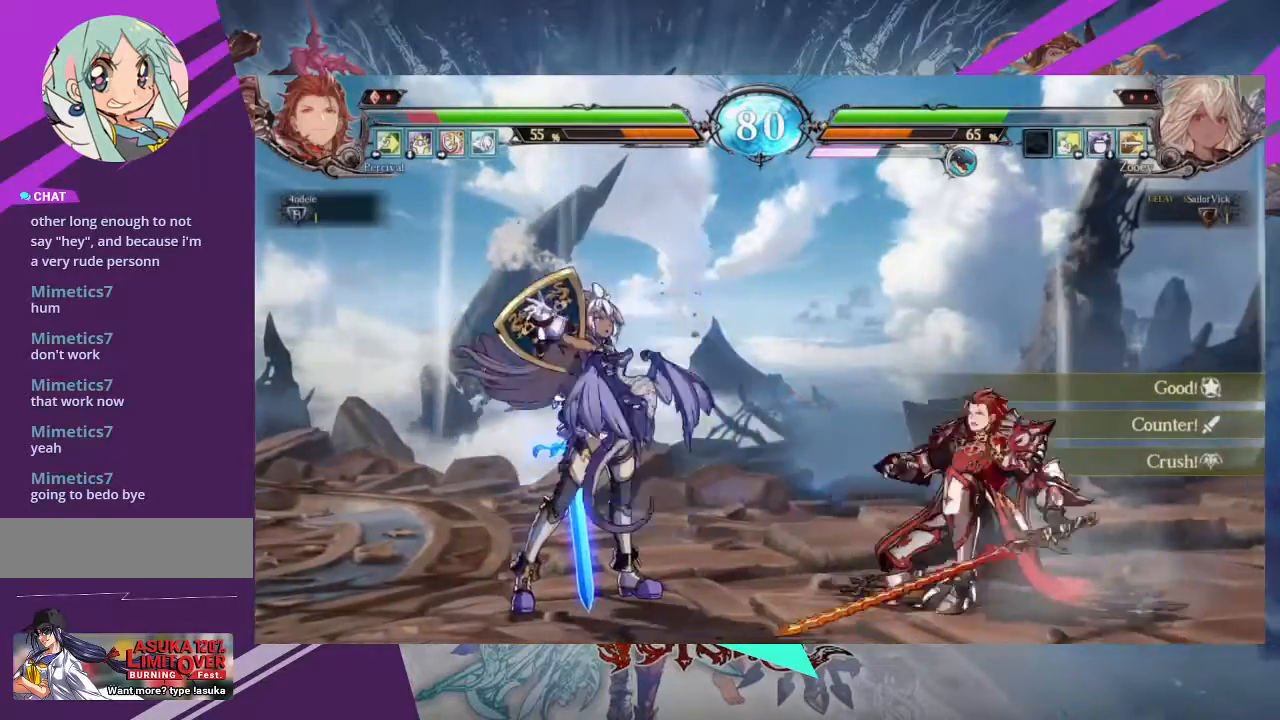
{"buttons": [], "left_stick": "center", "events": [[33, "TRIANGLE", "down"], [100, "TRIANGLE", "up"], [200, "TRIANGLE", "down"], [267, "TRIANGLE", "up"], [300, "left_stick", "center"], [434, "left_stick", "right"], [500, "left_stick", "center"]]}
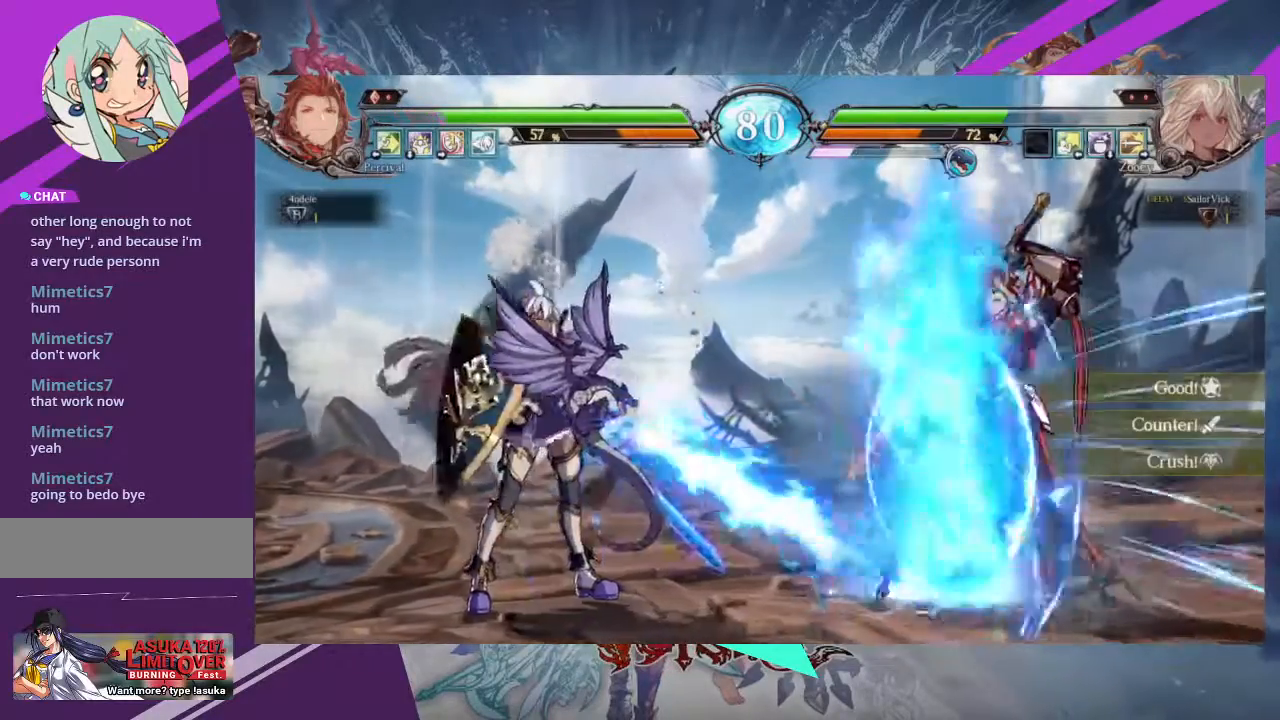
{"buttons": ["TRIANGLE"], "left_stick": "center", "events": [[67, "left_stick", "right"], [434, "TRIANGLE", "down"], [501, "left_stick", "center"]]}
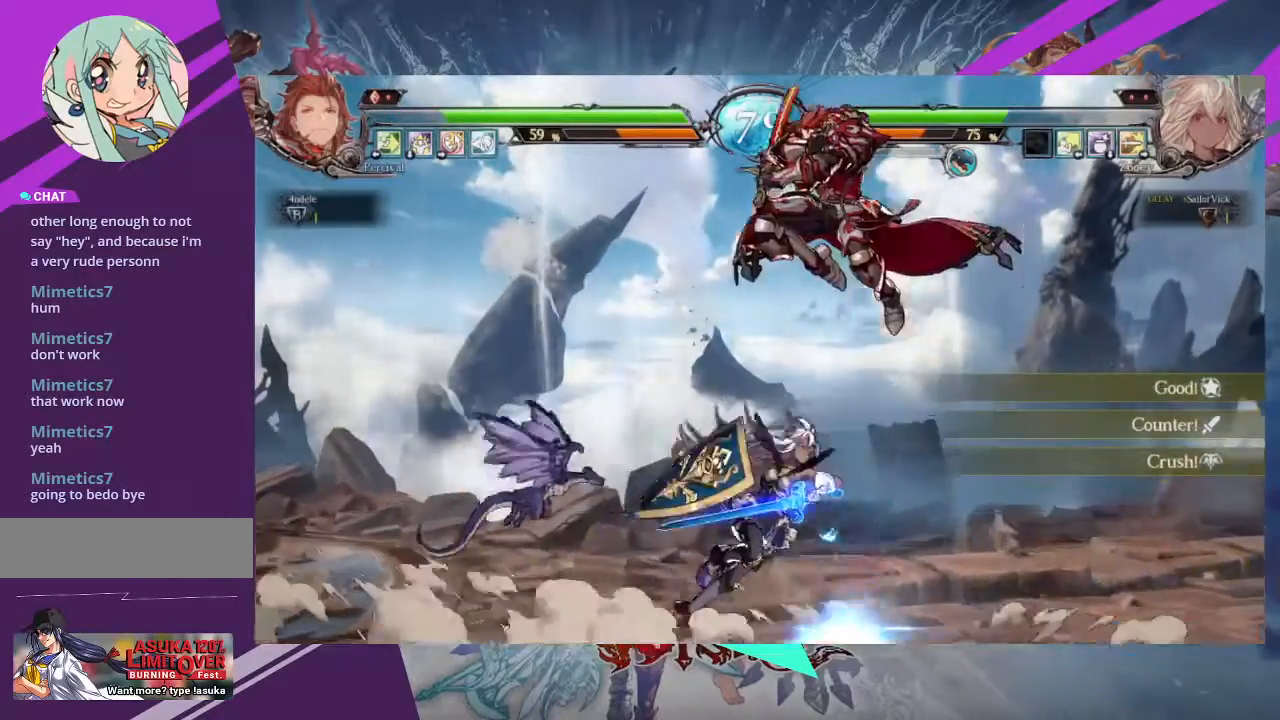
{"buttons": ["SQUARE"], "left_stick": "down-right", "events": [[66, "TRIANGLE", "up"], [333, "left_stick", "right"], [434, "left_stick", "down-right"], [467, "SQUARE", "down"]]}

EXERCISE: When you copy the data above, keep each line exact and omit the pictures.

EXPECTED ANSWER:
{"buttons": [], "left_stick": "center", "events": [[33, "TRIANGLE", "down"], [100, "TRIANGLE", "up"], [200, "TRIANGLE", "down"], [267, "TRIANGLE", "up"], [300, "left_stick", "center"], [434, "left_stick", "right"], [500, "left_stick", "center"]]}
{"buttons": ["TRIANGLE"], "left_stick": "center", "events": [[67, "left_stick", "right"], [434, "TRIANGLE", "down"], [501, "left_stick", "center"]]}
{"buttons": ["SQUARE"], "left_stick": "down-right", "events": [[66, "TRIANGLE", "up"], [333, "left_stick", "right"], [434, "left_stick", "down-right"], [467, "SQUARE", "down"]]}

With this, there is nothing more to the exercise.